I have contacted Dr. Fogg suggesting there maybe other distinctions of behaviour change to consider. Below I give three examples.

1. The grid puts both “intensity” and “duration” in the same Increase/Decrease Intensity categories. I think there is value in keeping the distinction separate since they are different kinds of experience. There is a qualitative difference, for example,  between wanting to increase the time I meditate by five minutes per week (duration) and wanting to get a deeper experience of meditation (intensity).

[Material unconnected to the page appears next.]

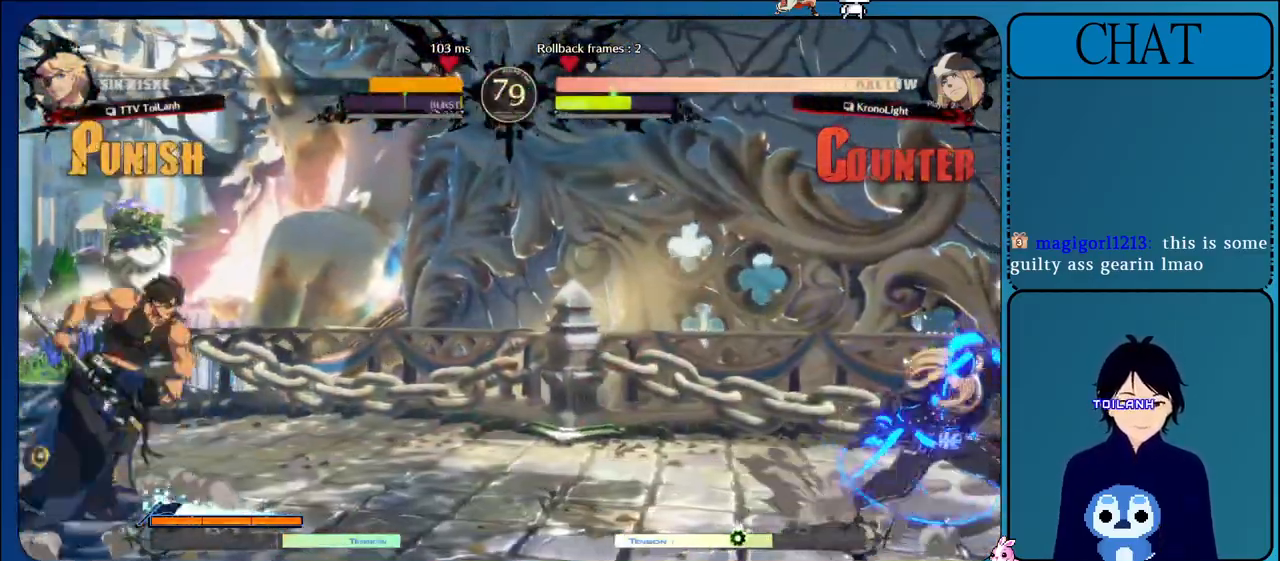
{"buttons": [], "left_stick": "up", "events": [[450, "L1", "up"], [450, "left_stick", "up"]]}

2. Fogg gives an example of a Familiar Path: “Drink two bottles of water each day from now on”.  Given we are talking about a change of behaviour, the person cannot already be drinking two bottles of water a day and therefore this is the same as his example of an Increase Intensity Path: “Eat more fruits and vegetables each day into the future”. Since it is only possible to Increase something you are already Familiar with doing (otherwise it would be a New behaviour), the two categories are always going to overlap.

3. Further, if we ask the question: Increase/Decrease what? We can answer using our Time-Space-Form-Level-Perceiver model. Fogg mentions two factors:
Form        Intensity
Time        Duration
And we can add:
Space        Context/domain
Level         Scope (e.g. specific behaviour or class of behaviours)
Perceiver    Role/Identity/Perceptual position
For example, I do not see how the grid caters for cross-domain behaviour change when a person or organisation wants to be able to do an existing behaviour in a place/context where they don’t already do it. e.g. I am patient at work and I want to be more patient with my children. Or, we sell widgets in country X and we want to also sell them in country Y. Are these examples of ‘new’, ‘familiar’, or ‘increased’ behaviour? Any one or all three I suggest. What is not catered for is the cross-domain aspect.

The inability to map what we do in one domain into another is a major limitation for some people. A classic example is the inability to transfer learning from a training to the workplace, or insight in therapy/coaching into ‘real life’. In business it is given the metaphor ‘silo thinking’. On the other hand many examples of serendipity involve noticing that the way something works can be applied in a novel area – burrs on socks becoming velcro is one well-known story. Penny Tompkins and I ran a Developing Group workshop on cross-domain thinking recently and I will publish our notes in due course.

To conclude

Fogg’s models and grids are simple to understand, make some nice distinctions and emphasise that there is no one magic method for changing behaviour; rather the cloth has to be tailored to the kind of behaviour change required. In our Self-Nudge model we take this idea further and have individuals design their own personal-dynamic-behaviour-change process which uses trial-and-feedback to adapt to their successes and failures. The Fogg Behaviour Grid could come in handy for the self-nudger who wants to consider a broad range of ways to change behaviour.



NOTE:
Thanks to Brian Birch for alerting to me to the www.behaviormodel.org website.